**Your task:** Return every line of the records that includes the string "suporte".

----------------

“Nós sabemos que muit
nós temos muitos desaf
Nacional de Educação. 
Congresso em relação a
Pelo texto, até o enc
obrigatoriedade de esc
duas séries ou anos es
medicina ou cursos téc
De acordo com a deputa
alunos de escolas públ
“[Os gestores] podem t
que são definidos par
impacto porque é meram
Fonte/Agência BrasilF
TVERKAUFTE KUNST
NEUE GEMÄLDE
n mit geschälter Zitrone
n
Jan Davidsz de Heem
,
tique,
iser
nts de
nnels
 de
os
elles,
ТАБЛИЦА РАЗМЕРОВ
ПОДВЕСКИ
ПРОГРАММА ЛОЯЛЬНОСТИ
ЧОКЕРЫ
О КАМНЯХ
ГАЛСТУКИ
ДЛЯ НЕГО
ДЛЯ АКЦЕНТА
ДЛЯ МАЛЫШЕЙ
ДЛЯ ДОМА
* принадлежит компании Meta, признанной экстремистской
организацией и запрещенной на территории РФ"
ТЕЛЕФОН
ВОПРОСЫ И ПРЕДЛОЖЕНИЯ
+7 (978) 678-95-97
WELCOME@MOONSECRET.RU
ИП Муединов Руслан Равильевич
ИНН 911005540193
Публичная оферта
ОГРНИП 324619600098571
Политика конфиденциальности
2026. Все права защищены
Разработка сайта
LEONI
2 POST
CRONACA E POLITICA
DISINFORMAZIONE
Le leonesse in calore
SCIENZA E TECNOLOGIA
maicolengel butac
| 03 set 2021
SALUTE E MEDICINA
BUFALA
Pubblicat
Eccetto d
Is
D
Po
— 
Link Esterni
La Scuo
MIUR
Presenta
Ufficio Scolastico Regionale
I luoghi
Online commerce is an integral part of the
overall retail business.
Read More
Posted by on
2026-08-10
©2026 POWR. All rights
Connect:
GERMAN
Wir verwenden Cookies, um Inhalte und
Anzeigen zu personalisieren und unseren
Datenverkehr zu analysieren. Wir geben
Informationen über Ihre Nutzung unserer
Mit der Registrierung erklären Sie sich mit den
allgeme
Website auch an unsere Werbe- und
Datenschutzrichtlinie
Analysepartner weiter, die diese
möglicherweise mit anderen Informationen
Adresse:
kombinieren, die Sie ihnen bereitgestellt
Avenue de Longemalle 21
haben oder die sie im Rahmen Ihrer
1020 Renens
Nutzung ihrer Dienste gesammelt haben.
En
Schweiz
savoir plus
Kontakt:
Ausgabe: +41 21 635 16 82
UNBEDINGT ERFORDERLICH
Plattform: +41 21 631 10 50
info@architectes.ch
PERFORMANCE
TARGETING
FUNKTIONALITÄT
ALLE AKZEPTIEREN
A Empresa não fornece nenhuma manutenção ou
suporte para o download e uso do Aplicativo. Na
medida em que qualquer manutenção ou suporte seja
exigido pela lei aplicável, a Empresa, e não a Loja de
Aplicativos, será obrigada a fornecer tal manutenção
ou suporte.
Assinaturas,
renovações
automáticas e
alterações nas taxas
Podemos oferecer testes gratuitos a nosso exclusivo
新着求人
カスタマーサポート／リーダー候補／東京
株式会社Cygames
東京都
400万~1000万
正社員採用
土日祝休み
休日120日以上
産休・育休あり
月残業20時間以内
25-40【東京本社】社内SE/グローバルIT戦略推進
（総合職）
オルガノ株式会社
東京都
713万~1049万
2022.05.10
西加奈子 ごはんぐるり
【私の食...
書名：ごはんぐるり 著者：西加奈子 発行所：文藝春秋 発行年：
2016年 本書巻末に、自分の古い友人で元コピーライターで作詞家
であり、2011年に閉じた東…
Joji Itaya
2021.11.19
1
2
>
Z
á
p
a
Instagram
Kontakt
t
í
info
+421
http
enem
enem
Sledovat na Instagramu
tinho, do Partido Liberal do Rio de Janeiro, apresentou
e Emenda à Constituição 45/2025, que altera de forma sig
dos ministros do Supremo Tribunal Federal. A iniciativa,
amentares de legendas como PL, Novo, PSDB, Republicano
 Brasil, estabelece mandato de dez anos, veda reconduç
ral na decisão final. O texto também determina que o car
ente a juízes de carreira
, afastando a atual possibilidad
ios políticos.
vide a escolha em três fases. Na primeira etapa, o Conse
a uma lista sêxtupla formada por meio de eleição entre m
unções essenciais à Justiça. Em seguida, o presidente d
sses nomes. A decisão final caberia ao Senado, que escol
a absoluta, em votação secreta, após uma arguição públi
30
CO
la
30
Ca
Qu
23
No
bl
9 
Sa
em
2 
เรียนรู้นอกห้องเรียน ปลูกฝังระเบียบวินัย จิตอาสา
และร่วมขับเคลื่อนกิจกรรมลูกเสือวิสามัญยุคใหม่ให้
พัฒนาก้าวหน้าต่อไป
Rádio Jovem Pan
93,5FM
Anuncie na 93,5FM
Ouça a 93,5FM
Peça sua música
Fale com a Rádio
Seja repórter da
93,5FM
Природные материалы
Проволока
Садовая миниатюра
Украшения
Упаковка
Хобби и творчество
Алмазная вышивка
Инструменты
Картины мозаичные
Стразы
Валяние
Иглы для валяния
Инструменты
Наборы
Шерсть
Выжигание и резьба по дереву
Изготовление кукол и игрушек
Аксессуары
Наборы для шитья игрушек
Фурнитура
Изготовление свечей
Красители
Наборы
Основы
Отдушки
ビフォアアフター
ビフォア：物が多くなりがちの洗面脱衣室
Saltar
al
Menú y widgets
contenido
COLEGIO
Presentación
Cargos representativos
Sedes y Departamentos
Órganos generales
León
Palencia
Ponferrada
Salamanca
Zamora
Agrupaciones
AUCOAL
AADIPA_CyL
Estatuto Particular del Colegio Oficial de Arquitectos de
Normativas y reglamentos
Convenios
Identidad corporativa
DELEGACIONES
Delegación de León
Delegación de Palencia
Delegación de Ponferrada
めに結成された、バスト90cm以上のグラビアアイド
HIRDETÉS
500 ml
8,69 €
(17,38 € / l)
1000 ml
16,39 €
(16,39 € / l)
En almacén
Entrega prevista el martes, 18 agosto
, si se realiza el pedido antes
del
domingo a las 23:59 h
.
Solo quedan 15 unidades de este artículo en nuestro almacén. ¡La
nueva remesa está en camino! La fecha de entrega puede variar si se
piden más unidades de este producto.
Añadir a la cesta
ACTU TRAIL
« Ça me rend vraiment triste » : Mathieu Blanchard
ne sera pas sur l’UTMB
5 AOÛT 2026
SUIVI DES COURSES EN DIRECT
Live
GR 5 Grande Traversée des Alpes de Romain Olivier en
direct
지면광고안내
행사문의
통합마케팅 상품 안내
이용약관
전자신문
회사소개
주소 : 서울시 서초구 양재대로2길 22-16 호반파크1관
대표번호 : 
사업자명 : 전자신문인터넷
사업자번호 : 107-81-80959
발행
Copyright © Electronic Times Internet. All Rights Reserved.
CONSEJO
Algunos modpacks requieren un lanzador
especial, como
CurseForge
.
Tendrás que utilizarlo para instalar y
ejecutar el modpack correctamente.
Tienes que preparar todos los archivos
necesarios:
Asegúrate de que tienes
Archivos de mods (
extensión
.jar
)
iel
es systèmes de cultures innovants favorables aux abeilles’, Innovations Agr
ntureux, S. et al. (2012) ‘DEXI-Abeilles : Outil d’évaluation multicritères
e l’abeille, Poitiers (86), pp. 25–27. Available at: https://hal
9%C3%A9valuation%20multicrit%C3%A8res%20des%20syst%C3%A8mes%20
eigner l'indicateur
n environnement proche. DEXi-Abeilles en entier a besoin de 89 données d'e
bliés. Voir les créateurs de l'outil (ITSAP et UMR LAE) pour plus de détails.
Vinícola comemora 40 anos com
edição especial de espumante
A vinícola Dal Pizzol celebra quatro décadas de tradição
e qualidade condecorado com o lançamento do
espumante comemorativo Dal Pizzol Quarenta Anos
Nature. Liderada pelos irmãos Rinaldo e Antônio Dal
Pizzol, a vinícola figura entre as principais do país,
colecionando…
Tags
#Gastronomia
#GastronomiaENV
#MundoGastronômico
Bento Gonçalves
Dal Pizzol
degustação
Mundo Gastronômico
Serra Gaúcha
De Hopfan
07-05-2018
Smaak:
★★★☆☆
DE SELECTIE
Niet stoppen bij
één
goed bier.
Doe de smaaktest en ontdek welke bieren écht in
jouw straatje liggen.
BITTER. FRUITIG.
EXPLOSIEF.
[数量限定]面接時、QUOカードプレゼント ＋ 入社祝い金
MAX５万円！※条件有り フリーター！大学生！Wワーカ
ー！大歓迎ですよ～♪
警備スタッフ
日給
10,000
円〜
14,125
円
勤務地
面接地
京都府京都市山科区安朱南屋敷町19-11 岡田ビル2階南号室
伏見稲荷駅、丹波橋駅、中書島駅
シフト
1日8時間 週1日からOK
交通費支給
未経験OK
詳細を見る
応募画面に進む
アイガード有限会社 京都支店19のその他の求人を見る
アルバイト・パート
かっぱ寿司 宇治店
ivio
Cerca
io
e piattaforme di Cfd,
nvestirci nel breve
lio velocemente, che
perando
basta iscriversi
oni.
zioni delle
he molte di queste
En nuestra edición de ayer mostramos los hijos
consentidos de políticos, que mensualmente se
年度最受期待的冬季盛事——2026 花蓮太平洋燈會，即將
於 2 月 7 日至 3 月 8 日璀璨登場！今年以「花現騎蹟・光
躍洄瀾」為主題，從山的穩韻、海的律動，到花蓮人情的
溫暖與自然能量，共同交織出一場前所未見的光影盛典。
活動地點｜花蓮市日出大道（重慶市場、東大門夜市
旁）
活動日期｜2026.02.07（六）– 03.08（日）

----------------

**Response to the exercise:**
suporte para o download e uso do Aplicativo. Na
medida em que qualquer manutenção ou suporte seja
ou suporte.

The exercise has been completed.